━━━ EXTRACT

Also, Rockefeller's quote applies in the sense that, once you make a lot of money, your definition of what "a lot of money" is changes.
I always thought that what Rockefeller meant was that you need love something else and the money will come from hard work at that. Loving money itself won't bring you it.
Here's the IRS pub that's the basis for the article: The 400 Individual Income Tax Returns Reporting the Largest Adjusted
Gross Incomes Each Year, 1992-2009 http://www.irs.gov/pub/irs-soi/09intop400.pdf
The Tax Foundations take (http://taxfoundation.org/article/fortunate-400) is a little different. Interesting that in the 18 years that the report covers none of the taxpayers were on the top 400 list for all years. & only 4 (1%) were on the list for 17 years. 73% were on the list for just 1 year.... Their take was that most folks were on the list due to one time event...sale of assets, etc
Also wages were flat for all 17 years (as a % of total income). Partnership & S Corp income was up ~400%, which could be because of the growth in publicly traded partnerships.
There is a similar report by Harrison Group which surveyed 3,000 pentamillionaires ($5 million net worth) and found that almost all pentamillionaires made their fortunes in a big lump sum after a period of years.
Given that the tax structure massively prefers capital gains to other forms of income, it is unreliable to look at the reported tax percentages as a measure of where the money is actually coming from. For example, many of the uber-rich structure payments for their labor such that they are taxed as capital gains.
Exactly, the article is ignoring any sort of cause and effect for why the numbers are the way they are. If the US changed tax policy to favor other types of income, how the rich divide their income would change to fit.
In this article, Inc Magazine confirms what any follower of Marx or George could have told you long ago: the rich get rich from owning things, preferably productive assets like businesses, rather than from working.
Hmm .. it would be really interesting to check out, how many of today's billionaires inherited most or part of their wealth and how many made it big starting from modest backgrounds.
The tedious way would be to go through the Forbes 400 list and attempt to categorize. Eyeballing the top 20, six are clear mega-inheritances (3x Waltons, 2x Kochs, 1x Mars).
For the rest, it depends on where you want to draw the line for "modest backgrounds". For example, which side does Bill Gates fall on? He's certainly more self-made than Christy Walton, in that he inherited only millions, not billions. But having a multi-million trust fund from your bank-founding grandfather, and a mother who's on several boards of directors, is still considerably above the median in terms of winning the birth lottery (http://philip.greenspun.com/bg/).
For millionaires (defined as people with >$1MM of capital goods that can be easily reinvested), Capgemini claims that "only 16% of high net-worth individuals inherited their stash"[1]. I'm not sure what the precise definitions are since it's not defined in the article.
The Millionaire Next Door claims that 80% of millionaires in the USA are the first generation in their family to be rich.[2]
I also did my own research looking at (non-Forbes) biographies of the top 10 richest people in the world according to Forbes in 2009. 3 out of 10 came from millionaire or richer families (Eike Batista, Bernard Arnault, Stefan Persson).
If you trust Forbes, you can simply go through their website[3], it classifies each billionaire's wealth as self-made, inherited, or inherited + grown.
Bill Gates also came from a millionaire-or-richer family, so that'd make 4, if that's the cutoff you're using. (He inherited several million from his grandfather, in a generation-skipping trust fund, although I don't believe he yet had access to that money at the time of founding Microsoft.)
Yeah, my logic was that he didn't have/use those resources while building Microsoft. I was trying to divide billionaires into those who built up their wealth without relying much on other resources, vs. those who took existing wealth and grew it.
I remember reading some article about how a private banker had a ultra-high net worth family who wanted to name their latest blind trust, 1066 - as in 1066 - the year in which their family acquired most of their wealth.
The impressive thing there is keeping and growing the wealth for a thousand years. Quite literally the family of William the conqueror did not do that so this family really pulled a trick
You'll need to explain yourself a little more. Why is the real issue capital gains? No matter what the rate is, it wouldn't amount to much of anything compared to the money brought in from income taxes.
I think the structure of the capital markets, VC's and funds and the like, are still holding back efficiency by limiting the market of sellers. Things like Kickstarter that "democratize" the capital markets may also play a huge role in making them more efficient.

━━━━━━

- ACTION ITEM:
In the discussion, how many pentamillionaires did the Harrison Group survey?

━━━ RECORDS PROVIDED

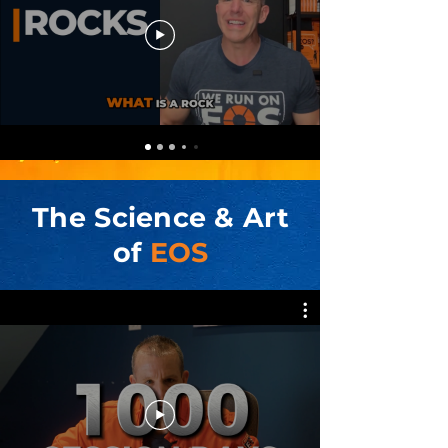
The Science & Art
of
EOS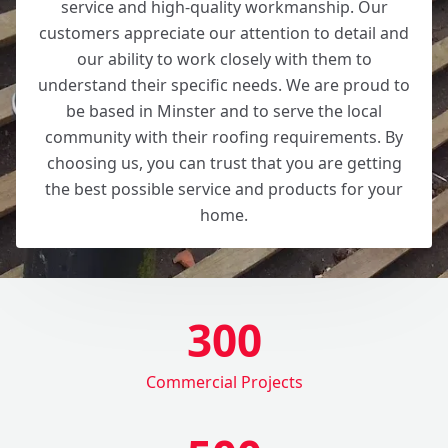
service and high-quality workmanship. Our
customers appreciate our attention to detail and
our ability to work closely with them to
understand their specific needs. We are proud to
be based in Minster and to serve the local
community with their roofing requirements. By
choosing us, you can trust that you are getting
the best possible service and products for your
home.
300
Commercial Projects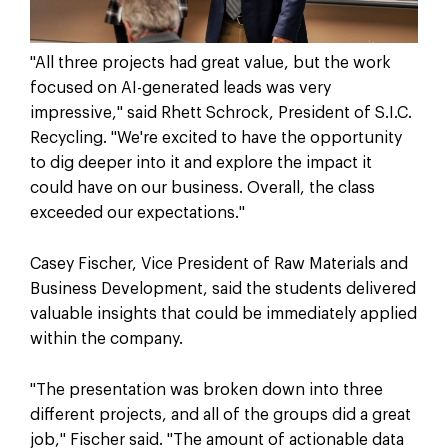
"All three projects had great value, but the work
focused on AI-generated leads was very
impressive," said Rhett Schrock, President of S.I.C.
Recycling. "We're excited to have the opportunity
to dig deeper into it and explore the impact it
could have on our business. Overall, the class
exceeded our expectations."
Casey Fischer, Vice President of Raw Materials and
Business Development, said the students delivered
valuable insights that could be immediately applied
within the company.
"The presentation was broken down into three
different projects, and all of the groups did a great
job," Fischer said. "The amount of actionable data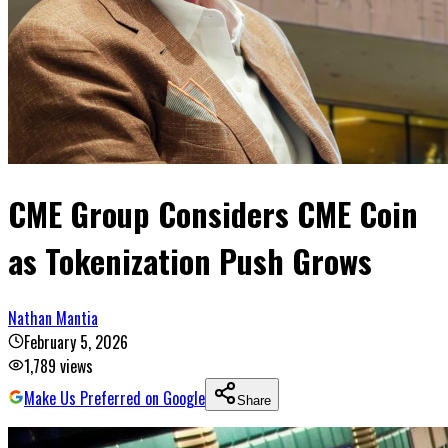
CME Group Considers CME Coin
as Tokenization Push Grows
Nathan Mantia
February 5, 2026
1,789
views
Make Us Preferred on Google
Share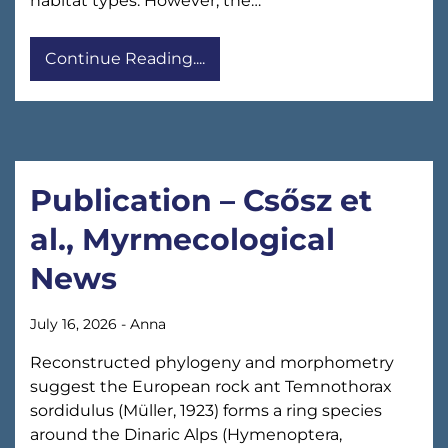
habitat types. However, the…
Continue Reading....
Publication – Csősz et
al., Myrmecological
News
July 16, 2026
-
Anna
Reconstructed phylogeny and morphometry
suggest the European rock ant Temnothorax
sordidulus (Müller, 1923) forms a ring species
around the Dinaric Alps (Hymenoptera,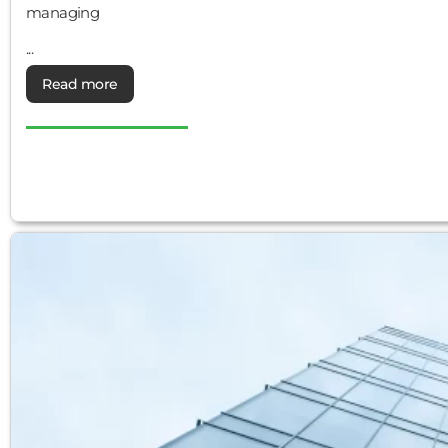
managing
...
Read more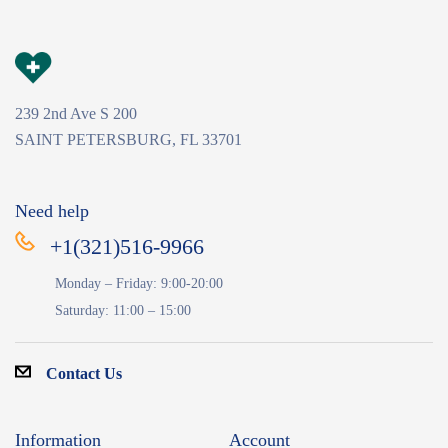
239 2nd Ave S 200
SAINT PETERSBURG, FL 33701
Need help
+1(321)516-9966
Monday – Friday: 9:00-20:00
Saturday: 11:00 – 15:00
Contact Us
Information
Account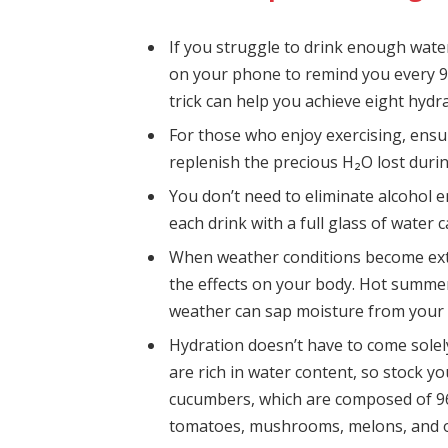
If you struggle to drink enough wate
on your phone to remind you every 9
trick can help you achieve eight hydr
For those who enjoy exercising, ensur
replenish the precious H₂O lost duri
You don’t need to eliminate alcohol e
each drink with a full glass of water 
When weather conditions become extr
the effects on your body. Hot summer
weather can sap moisture from your 
Hydration doesn’t have to come solel
are rich in water content, so stock yo
cucumbers, which are composed of 96%
tomatoes, mushrooms, melons, and 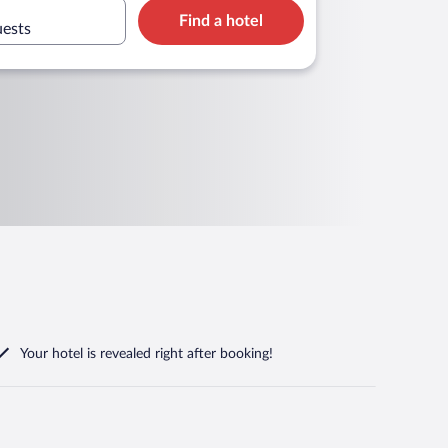
Find a hotel
uests
Your hotel is revealed right after booking!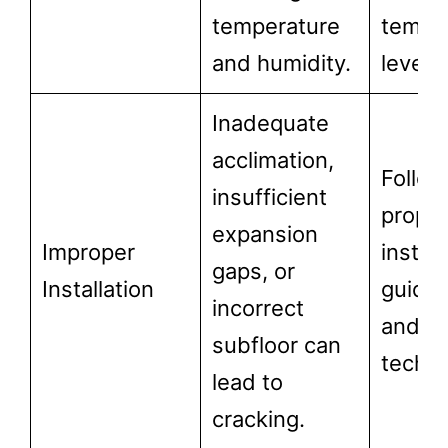
temperature
tempe
and humidity.
levels.
Inadequate
acclimation,
Follow
insufficient
prope
expansion
Improper
install
gaps, or
Installation
guidel
incorrect
and
subfloor can
techni
lead to
cracking.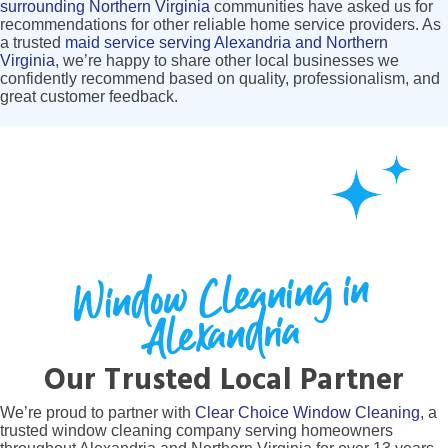
surrounding Northern Virginia
communities have asked us for
recommendations for other reliable home service providers. As
a trusted
maid service serving Alexandria and Northern
Virginia
, we’re happy to share other local businesses we
confidently recommend based on quality, professionalism, and
great customer feedback.
Window Cleaning in
Alexandria
Our Trusted Local Partner
We’re proud to partner with
Clear Choice Window Cleaning
, a
trusted window cleaning company serving homeowners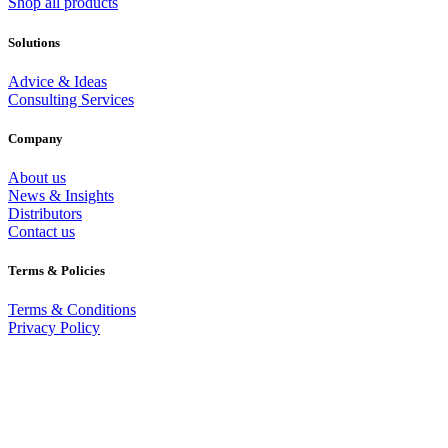
Shop all products
Solutions
Advice & Ideas
Consulting Services
Company
About us
News & Insights
Distributors
Contact us
Terms & Policies
Terms & Conditions
Privacy Policy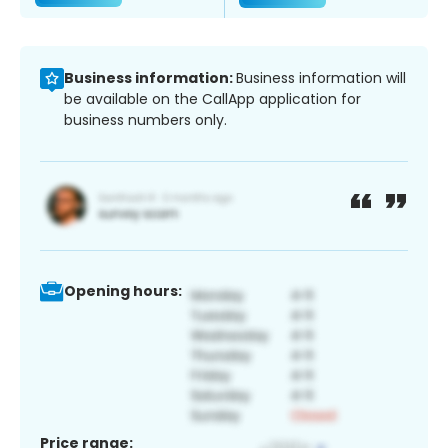
Business information:
Business information will
be available on the CallApp application for
business numbers only.
Opening hours:
Price range: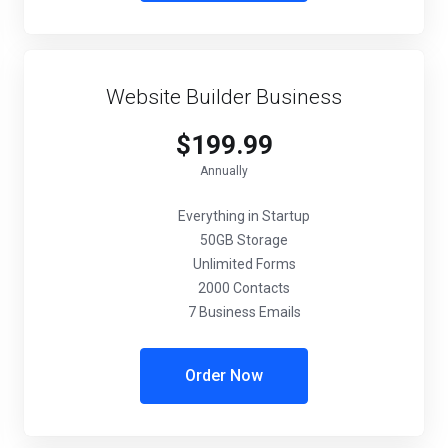
Website Builder Business
$199.99
Annually
Everything in Startup
50GB Storage
Unlimited Forms
2000 Contacts
7 Business Emails
Order Now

━━━━━━

- TASK ANSWER:
3,000